7.06.2007

Quick background on this little odyssey...

Scott, my hard-working, dedicated husband and dad to these two wild animals that we call children, works for AIRINC (http://www.air-inc.com/). AIRINC is a company that essentially collects real, honest data on the cost of living in a bajillion places all over the world. Fortune 100 companies pay AIRINC for this information so that they can figure out how much it would cost to send, for example, an Australian family living in Hong Kong to live temporarily in Paris, France. They are international HR consultants and then some. Complicated, but it gives you a sense of the global travel that's available to one, if one works for AIRINC. And Scott's the Director of Marketing so he gets some extra perks. Like an assignment in Brussels for 6-7 weeks that includes his family. And how we visit the AIRINC Amsterdam office for 3 days. And Paris and whoknowswhereelse. We are a very fortunate family and I am exceedingly thankful for this opportunity. No doubt and high fives all around.

So, we've been away from Boston and Brookline and our friends and family for over a week and today I had a small, wee chance to ponder this whole thing....to think about being a parent of kids in another country and how unbelievably resourceful, creative, fast, intelligent, strong, and nearly-magical one has to be. As a parent. Away from home and all things familiar.

We've had some really great highs and some occasional lows. The weather hasn't been that stellar...Frankly, every single day it's rained. Either a tropical, sporadic shower or a windy, wet, cold, dreadful spit that lasts all day. Today's a dreadful spit. With wind. In the face. And we're in Amsterdam, a new location for us that's been less than easy. Scott had a presentation at the AIRINC Amsterdam office so we tagged along for the three days here. Today, Scott was in the office so me and the kids took a 'scenic tour' or canal bus:



(http://www.canal.nl/ne/theme.php?theme_id=3) to tour Amsterdam under cover, on the water, to see the sights. We enjoyed the ride for the first 20 minutes or so (it always seems to me that 20 minutes is the shelf-life of a temper tantrum, tears, wailing session or the exact opposite: good, easy times, happiness, enlightenment-if you're under 9 years old) and then boredom and antsiness takes over.

Today was truly a low point. Both as a parent and as a kid. The mean, ouchy rain and the mean, ouchy mom-combined. Kids have had a total of 5 time-outs, each. I hit Maia with an umbrella (I can now laugh about it) and told Colby that if he was run over by some highspeed bicyclist or
train I was going to kill him.















I am so ready for a drink.

Total confessional today- without decent pics, although I did truly try to capture with my camera one of the hundreds of times the kids were hitting, punching, picking-on, teasing, pulling, pinching each other. But I'll save that for another one. Tomorrow, it's supposed to be sunny and I think Scott may take them for a while to the park. Where they can run and run and run. And I can have some rejuvinating, very-necassary private time.

2 comments:

Anonymous said...

stay strong.

you're a great mom, and you have great kids. as you alluded to in you post, its hard. and its no unreasonable for the kids to act out. particularly because they arent being raised by their uncle -- who is a TOTAL dreamboat by the way.
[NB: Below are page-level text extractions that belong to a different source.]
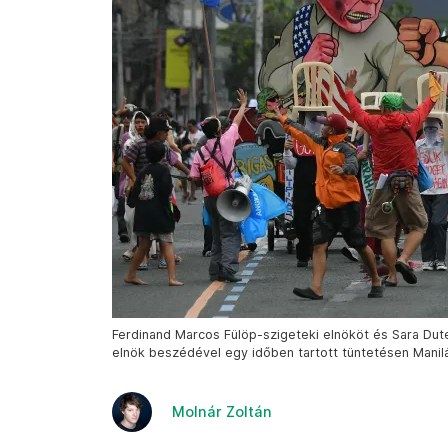
Ferdinand Marcos Fülöp-szigeteki elnököt és Sara Dute
elnök beszédével egy időben tartott tüntetésen Maniláb
Molnár Zoltán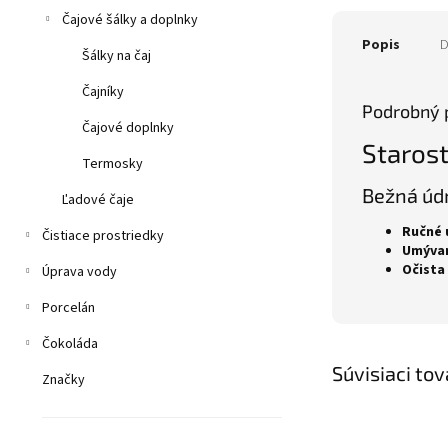
Čajové šálky a doplnky
Popis
D
Šálky na čaj
Čajníky
Podrobný 
Čajové doplnky
Starost
Termosky
Bežná úd
Ľadové čaje
Ručné 
Čistiace prostriedky
Umývan
Očista
Úprava vody
Porcelán
Čokoláda
Súvisiaci tov
Značky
anyway, my point is this -- the kids' uncle colby is great guy, and any influence he can have on your children is only a good thing.

also -- we share the share the same ancestry as dick cheney. YES!

brrrrr,

fffffraakjf;einfa;

Anonymous said...

But Dick Cheny does not have the Colby name.

Talked to Marilyn Stockwell about your trip, read her your 'games" and her immediate respondse was payback time.